§ DATA SHOWN
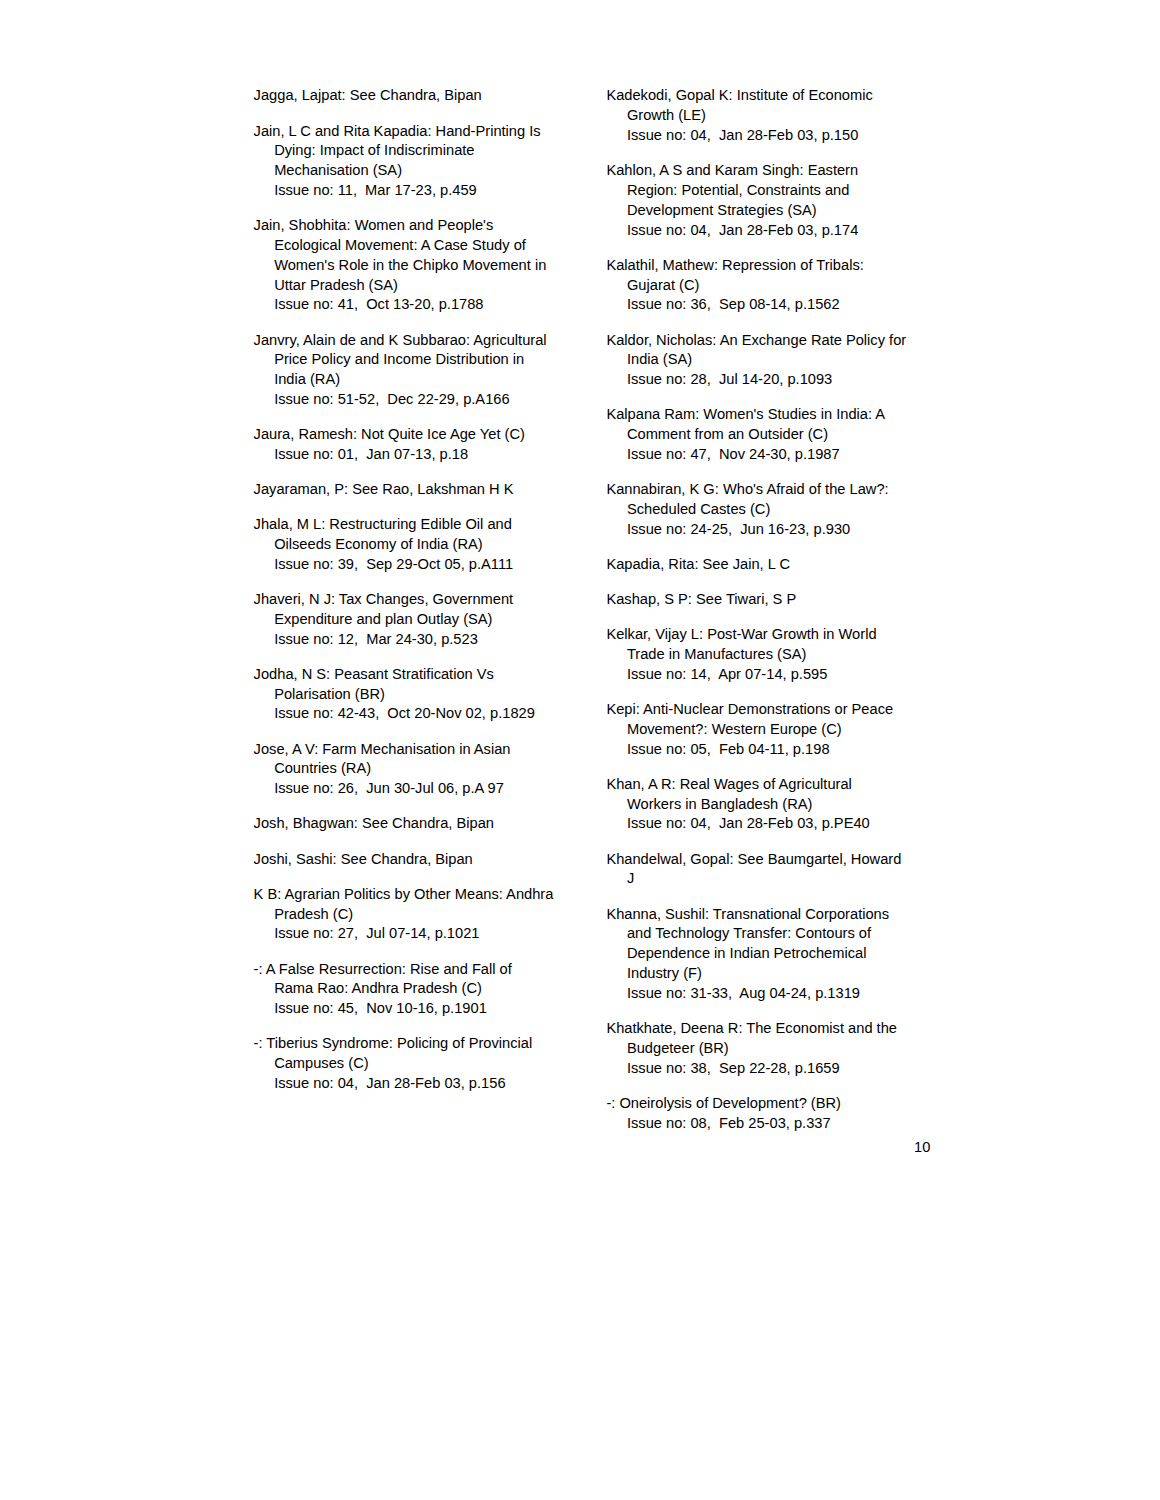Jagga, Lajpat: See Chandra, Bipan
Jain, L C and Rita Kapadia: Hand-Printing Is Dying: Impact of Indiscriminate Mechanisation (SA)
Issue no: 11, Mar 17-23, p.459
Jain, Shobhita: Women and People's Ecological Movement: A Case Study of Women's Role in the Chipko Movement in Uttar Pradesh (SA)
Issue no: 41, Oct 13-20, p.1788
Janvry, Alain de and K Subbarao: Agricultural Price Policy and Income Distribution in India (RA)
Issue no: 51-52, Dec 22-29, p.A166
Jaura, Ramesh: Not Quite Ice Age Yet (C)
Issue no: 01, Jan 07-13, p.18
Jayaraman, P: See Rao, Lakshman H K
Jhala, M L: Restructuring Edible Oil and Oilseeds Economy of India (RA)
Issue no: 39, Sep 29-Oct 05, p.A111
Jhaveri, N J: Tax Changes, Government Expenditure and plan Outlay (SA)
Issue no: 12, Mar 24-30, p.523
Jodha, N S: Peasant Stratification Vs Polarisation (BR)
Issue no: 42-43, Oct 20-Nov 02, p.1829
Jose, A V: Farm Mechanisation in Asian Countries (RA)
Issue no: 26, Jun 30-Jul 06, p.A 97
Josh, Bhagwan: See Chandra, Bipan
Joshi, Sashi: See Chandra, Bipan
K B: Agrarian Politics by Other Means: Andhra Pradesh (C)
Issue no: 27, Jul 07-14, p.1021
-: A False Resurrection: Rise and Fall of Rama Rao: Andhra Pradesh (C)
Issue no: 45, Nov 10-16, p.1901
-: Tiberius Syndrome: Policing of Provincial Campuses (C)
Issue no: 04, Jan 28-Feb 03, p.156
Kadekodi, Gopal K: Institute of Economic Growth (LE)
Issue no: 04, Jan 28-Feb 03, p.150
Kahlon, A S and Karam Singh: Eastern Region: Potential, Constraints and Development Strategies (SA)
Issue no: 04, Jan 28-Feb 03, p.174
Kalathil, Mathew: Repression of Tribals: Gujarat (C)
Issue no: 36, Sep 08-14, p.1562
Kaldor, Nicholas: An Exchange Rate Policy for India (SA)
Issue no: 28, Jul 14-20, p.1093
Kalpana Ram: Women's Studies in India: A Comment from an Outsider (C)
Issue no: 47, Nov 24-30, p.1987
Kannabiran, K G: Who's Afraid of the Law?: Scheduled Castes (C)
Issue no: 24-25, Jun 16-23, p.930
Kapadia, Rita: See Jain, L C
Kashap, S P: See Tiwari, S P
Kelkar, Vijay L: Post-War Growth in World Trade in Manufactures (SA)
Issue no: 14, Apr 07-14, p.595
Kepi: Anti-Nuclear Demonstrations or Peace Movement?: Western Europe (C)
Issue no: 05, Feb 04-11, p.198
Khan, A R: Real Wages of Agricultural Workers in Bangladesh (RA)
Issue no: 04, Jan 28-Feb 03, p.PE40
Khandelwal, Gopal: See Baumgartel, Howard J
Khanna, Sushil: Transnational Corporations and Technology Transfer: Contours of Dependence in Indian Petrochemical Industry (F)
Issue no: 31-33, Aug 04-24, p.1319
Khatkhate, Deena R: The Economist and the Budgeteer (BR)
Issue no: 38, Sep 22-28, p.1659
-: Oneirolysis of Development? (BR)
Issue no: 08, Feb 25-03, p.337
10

§ TASK TO COMPLETE
Collect the lines of the data that carry the word "Kapadia".

§ RESPONSE TO THE TASK
Jain, L C and Rita Kapadia: Hand-Printing Is Dying: Impact of Indiscriminate Mechanisation (SA)
Kapadia, Rita: See Jain, L C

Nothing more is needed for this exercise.